Tuesday, April 11, 2017

Truth and Beyak 5



(The fifth in a series of excerpts from the Truth and Reconciliation Final Report Summary, prompted by Senator Lynn Beyak's opinions about residential schools. This is another from the Report's "History" chapter, an impressive history with global context and local details throughout).
The number of students who died at Canada's residential schools is not likely ever to be known in full. The most serious gap in information arises from the incompleteness of the documentary record. Many records have simply been destroyed....

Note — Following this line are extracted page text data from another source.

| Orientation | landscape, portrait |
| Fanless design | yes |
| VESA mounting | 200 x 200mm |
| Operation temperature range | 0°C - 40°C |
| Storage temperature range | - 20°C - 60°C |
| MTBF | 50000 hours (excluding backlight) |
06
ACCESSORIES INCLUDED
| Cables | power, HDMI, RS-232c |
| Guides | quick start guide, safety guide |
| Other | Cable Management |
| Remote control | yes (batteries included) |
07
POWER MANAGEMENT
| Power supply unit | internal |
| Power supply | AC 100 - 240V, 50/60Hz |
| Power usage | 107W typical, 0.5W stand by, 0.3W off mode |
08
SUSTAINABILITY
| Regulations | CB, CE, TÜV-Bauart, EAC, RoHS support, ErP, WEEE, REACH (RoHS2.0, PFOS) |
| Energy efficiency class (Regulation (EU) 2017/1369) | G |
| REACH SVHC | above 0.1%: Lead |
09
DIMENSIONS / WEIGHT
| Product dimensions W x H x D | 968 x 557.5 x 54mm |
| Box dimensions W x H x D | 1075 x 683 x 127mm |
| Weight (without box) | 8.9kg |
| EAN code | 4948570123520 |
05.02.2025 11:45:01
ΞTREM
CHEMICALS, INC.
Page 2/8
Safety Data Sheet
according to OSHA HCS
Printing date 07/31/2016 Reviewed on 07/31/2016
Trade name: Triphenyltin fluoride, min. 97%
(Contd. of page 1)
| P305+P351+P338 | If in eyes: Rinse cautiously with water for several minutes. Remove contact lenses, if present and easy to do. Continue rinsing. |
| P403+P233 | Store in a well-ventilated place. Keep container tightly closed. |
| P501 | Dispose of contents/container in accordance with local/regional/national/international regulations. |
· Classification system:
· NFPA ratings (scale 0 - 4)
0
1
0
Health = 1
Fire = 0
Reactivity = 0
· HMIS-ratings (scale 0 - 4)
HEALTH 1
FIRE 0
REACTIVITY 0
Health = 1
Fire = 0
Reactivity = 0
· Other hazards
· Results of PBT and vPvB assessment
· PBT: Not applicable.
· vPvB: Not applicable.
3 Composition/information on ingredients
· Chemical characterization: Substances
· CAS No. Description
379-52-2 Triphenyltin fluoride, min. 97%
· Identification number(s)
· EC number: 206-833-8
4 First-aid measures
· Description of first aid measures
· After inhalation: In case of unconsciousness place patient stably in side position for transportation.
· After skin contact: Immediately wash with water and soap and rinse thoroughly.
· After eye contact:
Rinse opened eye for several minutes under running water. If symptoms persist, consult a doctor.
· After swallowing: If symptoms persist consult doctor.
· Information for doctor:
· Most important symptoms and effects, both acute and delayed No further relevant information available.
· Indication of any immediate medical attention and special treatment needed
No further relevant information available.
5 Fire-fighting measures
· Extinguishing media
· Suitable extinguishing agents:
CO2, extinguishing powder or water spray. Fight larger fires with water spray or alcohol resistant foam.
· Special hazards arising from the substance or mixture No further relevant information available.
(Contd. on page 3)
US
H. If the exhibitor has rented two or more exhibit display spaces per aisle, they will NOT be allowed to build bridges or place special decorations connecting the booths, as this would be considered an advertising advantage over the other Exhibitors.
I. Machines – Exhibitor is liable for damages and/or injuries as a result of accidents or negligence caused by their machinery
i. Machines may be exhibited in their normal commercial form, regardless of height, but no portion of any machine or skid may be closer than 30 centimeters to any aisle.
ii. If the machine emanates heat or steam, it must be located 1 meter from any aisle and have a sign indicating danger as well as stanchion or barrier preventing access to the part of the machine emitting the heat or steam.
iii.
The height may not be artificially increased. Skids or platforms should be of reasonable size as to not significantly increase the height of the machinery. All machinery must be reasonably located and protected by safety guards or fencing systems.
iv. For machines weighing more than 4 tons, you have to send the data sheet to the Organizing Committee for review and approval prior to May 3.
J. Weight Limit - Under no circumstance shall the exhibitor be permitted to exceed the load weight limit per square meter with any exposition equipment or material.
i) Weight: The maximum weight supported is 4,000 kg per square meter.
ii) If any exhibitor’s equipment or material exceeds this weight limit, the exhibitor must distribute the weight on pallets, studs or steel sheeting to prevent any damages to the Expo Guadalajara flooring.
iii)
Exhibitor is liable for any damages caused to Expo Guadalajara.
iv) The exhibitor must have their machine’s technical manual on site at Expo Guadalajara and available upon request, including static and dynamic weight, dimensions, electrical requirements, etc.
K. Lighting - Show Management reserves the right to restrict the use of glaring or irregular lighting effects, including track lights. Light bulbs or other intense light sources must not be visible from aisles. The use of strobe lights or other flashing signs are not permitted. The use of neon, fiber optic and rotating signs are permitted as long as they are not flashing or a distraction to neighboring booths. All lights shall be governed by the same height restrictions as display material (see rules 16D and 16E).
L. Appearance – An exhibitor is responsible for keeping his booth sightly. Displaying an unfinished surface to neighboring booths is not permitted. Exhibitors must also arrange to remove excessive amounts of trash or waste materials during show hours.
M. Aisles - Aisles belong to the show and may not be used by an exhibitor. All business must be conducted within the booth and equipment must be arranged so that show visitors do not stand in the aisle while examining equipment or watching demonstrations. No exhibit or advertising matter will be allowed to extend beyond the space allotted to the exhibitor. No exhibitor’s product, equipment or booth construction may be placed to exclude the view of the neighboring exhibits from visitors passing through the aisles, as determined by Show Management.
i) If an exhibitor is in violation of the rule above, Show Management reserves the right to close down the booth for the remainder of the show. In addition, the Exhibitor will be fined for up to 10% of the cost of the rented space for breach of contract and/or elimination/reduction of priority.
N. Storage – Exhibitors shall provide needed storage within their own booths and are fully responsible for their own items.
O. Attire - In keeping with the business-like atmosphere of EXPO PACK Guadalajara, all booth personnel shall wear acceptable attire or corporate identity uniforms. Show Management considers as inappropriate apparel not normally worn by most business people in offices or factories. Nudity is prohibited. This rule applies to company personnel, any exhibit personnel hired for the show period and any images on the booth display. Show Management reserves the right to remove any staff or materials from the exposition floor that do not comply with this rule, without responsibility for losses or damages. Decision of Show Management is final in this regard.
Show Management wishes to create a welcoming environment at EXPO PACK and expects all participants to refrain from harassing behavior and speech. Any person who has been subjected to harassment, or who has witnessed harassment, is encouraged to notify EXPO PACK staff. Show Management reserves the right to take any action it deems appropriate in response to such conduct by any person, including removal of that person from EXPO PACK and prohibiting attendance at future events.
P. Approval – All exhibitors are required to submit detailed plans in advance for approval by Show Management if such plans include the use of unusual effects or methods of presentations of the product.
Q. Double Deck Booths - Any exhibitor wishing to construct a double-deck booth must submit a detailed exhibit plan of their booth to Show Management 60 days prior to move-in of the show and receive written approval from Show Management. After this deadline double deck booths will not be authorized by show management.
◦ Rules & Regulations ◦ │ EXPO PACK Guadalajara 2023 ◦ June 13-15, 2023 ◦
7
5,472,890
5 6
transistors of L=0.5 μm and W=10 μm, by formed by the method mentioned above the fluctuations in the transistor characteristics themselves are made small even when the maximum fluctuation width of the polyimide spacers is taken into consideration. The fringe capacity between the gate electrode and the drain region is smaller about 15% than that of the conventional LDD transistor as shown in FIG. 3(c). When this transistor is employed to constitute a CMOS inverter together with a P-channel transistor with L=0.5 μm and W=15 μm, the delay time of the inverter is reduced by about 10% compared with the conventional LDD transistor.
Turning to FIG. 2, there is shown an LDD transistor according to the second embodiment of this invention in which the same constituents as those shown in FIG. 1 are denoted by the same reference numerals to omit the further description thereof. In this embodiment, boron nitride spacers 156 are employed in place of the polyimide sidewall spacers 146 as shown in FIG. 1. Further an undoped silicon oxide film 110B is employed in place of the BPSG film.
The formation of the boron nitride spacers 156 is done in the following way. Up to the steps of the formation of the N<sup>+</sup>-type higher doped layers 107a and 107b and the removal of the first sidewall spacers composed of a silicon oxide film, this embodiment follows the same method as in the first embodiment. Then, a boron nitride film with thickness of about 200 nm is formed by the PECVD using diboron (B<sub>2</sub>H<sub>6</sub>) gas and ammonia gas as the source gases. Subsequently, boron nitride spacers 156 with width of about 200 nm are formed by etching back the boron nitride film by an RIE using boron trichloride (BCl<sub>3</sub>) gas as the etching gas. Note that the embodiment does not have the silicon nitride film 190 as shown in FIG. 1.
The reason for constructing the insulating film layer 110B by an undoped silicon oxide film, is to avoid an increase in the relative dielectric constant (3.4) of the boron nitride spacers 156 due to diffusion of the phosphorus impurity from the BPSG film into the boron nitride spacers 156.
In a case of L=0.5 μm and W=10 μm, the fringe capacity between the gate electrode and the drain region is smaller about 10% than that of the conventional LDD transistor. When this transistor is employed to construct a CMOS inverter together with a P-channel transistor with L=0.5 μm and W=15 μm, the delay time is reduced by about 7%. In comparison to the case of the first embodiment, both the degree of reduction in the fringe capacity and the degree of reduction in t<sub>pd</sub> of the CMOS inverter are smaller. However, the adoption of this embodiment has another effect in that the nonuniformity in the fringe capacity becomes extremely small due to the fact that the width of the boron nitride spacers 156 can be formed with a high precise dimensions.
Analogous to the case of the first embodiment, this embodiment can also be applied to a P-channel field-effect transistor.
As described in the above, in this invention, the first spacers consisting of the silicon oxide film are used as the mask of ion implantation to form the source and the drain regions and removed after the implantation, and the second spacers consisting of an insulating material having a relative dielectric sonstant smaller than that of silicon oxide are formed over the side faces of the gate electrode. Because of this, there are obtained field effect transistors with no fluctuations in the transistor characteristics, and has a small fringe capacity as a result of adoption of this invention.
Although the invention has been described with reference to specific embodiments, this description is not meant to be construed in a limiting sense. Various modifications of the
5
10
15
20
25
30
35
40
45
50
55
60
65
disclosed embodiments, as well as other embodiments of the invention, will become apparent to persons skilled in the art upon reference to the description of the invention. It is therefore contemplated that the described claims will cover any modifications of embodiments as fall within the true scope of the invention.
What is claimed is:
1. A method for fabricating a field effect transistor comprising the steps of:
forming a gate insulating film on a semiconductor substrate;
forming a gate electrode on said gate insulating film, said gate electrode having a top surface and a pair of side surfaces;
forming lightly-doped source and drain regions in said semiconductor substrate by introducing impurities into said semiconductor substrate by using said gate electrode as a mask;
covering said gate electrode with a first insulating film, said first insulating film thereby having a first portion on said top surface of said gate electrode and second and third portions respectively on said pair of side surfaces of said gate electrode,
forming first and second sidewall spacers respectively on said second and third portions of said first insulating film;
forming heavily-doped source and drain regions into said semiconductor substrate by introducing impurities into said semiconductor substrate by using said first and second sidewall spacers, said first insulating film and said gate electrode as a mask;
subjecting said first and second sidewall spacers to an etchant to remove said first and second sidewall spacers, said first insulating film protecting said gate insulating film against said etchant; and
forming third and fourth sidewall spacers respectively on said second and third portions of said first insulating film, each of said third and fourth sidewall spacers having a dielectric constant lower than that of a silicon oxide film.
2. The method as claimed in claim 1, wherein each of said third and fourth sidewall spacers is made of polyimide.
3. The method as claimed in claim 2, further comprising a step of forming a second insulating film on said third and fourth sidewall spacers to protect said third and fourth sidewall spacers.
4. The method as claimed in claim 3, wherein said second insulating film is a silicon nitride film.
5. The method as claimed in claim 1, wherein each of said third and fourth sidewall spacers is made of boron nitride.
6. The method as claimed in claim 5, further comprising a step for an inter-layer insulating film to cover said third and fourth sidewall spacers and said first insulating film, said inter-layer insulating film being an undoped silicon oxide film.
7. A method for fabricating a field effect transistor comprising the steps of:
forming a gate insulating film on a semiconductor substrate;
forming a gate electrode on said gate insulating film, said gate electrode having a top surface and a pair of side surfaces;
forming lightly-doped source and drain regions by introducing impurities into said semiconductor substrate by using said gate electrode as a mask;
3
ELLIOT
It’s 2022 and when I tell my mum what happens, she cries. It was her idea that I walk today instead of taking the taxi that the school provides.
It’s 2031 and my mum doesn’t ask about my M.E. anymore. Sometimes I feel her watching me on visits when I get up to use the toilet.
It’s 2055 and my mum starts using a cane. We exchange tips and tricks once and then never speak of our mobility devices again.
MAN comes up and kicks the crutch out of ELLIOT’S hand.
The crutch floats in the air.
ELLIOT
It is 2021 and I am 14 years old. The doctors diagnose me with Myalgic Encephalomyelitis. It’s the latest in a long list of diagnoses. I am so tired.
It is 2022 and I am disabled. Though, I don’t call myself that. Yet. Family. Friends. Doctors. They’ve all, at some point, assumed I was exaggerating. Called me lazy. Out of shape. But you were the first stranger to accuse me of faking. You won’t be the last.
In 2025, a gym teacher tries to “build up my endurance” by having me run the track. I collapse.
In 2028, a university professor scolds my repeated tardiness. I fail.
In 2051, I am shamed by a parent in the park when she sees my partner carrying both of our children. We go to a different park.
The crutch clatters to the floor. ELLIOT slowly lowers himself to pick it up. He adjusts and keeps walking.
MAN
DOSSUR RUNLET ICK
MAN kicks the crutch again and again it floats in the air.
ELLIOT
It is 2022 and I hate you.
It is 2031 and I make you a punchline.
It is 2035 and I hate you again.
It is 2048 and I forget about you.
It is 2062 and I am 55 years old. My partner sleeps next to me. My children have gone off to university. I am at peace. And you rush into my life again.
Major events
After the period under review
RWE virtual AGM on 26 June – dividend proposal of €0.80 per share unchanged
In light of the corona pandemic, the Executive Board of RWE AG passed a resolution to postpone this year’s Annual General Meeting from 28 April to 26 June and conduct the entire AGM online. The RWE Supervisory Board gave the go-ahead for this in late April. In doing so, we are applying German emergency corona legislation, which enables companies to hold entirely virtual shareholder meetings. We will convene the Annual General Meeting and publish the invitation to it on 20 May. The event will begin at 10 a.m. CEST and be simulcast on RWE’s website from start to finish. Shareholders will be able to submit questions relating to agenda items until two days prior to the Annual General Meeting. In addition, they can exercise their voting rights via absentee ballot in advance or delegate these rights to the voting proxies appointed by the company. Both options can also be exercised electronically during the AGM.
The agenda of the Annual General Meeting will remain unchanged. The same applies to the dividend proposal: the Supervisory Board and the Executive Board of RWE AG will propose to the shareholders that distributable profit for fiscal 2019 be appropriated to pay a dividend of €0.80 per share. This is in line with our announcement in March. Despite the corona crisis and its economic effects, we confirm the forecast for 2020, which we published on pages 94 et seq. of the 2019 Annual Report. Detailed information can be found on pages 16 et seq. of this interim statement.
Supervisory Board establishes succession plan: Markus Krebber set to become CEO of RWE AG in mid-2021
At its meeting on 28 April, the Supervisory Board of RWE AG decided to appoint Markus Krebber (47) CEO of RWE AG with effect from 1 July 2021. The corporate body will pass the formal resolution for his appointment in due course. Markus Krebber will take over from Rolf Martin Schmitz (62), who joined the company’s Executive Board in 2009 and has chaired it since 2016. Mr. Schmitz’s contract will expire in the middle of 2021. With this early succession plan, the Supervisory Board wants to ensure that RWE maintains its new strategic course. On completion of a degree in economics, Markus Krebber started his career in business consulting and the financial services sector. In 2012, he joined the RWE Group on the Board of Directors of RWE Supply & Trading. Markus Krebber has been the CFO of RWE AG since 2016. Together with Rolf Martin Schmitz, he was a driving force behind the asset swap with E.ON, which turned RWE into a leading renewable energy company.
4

It was not uncommon for principals, in their annual report, to state that a specific number of students had died in the previous year, but not to name them....

There can be no certainty that all deaths were, in fact, reported to Indian Affairs....

A January 2015 statistical analysis of the Named Register for the period from 1867 to 2000 indentified 2040 deaths. The same analysis of the Named and Unnamed registers identified 3,201 reported deaths..

Aboriginal children in residential schools died at a far higher rate than school-aged children in the general population....

For Aboriginal children, the relocation to residential schools was generally no healthier than their homes had been on the reserves. In 1897, Indian Affairs official Martin Benson reported that the industrial schools in Manitoba and the Northwest Territories had been "hurriedly constructed of poor materials, badly laid out, without due provision for lighting, heating, or ventilation." In addition, drainage was poor and water and fuel supplies were inadequate....

Lack of access to safe fire escapes led to high death tolls in fires at the Beauval and Cross Lake schools. The Truth and Reconciliation Commisson of Canada has determined that at least fifty-three schools were destroyed by fire....

The schools were not only fire traps.They were also incubators of disease.... [Dr Peter Boyle] found school staff and even physicians "inclined to question or minimize the dangers of infection..."

In 1897, Kah-pah-pah-mah-am-wa-ko-we-ko-chin (also known as Tom) was deposed from his position as a headman of the White Bear reserve in what is now Saskatchewan for his vocal opposition to residential schools."Many of them are sick most of the time, many of the children sent from this Reserve to the Schools have died."